Cyclists oppose stiff increase in fines proposed in Highway Code update
Cycling groups are criticizing the proposal to drastically increase fines for scofflaw cyclists in the update to Quebec's Highway Safety Code.
Bill 165, tabled in December, includes stiff penalties for distracted drivers, especially those caught using cell phones, and extends the period where the use of winter tires is mandatory.
The legislation will also require the use of booster seats for children under nine or less than 145 cm tall, impose a curfew on young drivers, and clearly state that photos taken by a machine will be admissible evidence in court -- thus closing a legal loophole in challenges to photo radar.
But what is drawing flak is the plan to increase fines for cyclists riding bicycles without the legally-necessary reflectors.
Under current law the fine for missing a reflector is $15, but the legislation increases that to at least $80.
“I think it's a grossly disproportionate increase in the amount of the fine,” said Alain Deschamps of Ghost Bikes Montreal. “Now you're going to have a cyclist who has a missing reflector who's going to have a higher fine than a driver who has a broken tail light.”
The fine for a cyclist ignoring a stop sign or running a red light would also increase by more than five times to $80.
Last month, multiple groups addressed a parliamentary committee of the National Assembly about what they liked and disliked in the legislation, with Velo Quebec calling for measures to force drivers to pay more attention to cyclists: stiffer penalties will be imposed for distracted driving and younger drivers will also have a curfew.

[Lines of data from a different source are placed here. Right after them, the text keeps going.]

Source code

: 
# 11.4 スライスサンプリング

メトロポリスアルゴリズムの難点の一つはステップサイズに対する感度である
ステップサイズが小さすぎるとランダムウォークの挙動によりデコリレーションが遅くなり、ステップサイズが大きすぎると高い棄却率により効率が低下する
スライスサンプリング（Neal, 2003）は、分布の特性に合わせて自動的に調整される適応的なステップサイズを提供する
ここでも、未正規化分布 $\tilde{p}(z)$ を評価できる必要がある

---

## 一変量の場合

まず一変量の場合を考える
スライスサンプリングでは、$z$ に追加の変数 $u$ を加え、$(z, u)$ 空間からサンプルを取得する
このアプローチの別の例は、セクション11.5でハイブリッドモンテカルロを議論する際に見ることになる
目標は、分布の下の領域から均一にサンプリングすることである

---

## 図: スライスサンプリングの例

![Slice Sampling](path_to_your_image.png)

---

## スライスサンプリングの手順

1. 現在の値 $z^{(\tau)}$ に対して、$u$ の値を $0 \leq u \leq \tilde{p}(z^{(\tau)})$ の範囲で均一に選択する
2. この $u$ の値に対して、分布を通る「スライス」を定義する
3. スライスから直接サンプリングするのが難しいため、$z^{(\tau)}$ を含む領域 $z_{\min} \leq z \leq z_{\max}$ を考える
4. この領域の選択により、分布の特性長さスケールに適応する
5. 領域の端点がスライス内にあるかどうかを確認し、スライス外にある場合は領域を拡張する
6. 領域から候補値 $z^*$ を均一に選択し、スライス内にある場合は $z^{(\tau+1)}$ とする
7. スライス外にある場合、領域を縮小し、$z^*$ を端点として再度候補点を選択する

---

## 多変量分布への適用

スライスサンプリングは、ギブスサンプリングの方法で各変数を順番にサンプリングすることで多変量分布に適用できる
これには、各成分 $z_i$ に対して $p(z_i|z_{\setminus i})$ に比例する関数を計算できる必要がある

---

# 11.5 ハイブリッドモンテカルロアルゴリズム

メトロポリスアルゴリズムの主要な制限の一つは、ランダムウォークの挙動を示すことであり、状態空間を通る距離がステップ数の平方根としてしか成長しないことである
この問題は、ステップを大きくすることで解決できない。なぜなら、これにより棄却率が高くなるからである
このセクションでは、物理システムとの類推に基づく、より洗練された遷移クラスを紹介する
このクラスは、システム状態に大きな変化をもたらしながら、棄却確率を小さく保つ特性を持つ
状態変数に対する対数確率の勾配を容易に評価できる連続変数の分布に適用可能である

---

“There's definitely parts of the bill that we welcome and that we're very happy to see,” said Deschamps.
The hefty fines for some cycling offences are out of balance, says the city of Montreal's point person on cycling, city councillor Marianne Giguere.
“Those rules, they're sending the message that cyclists, people on bikes, are as dangerous as somebody in a car or in a truck, which is nonsense,” she said.
The bill is expected to be voted on shortly.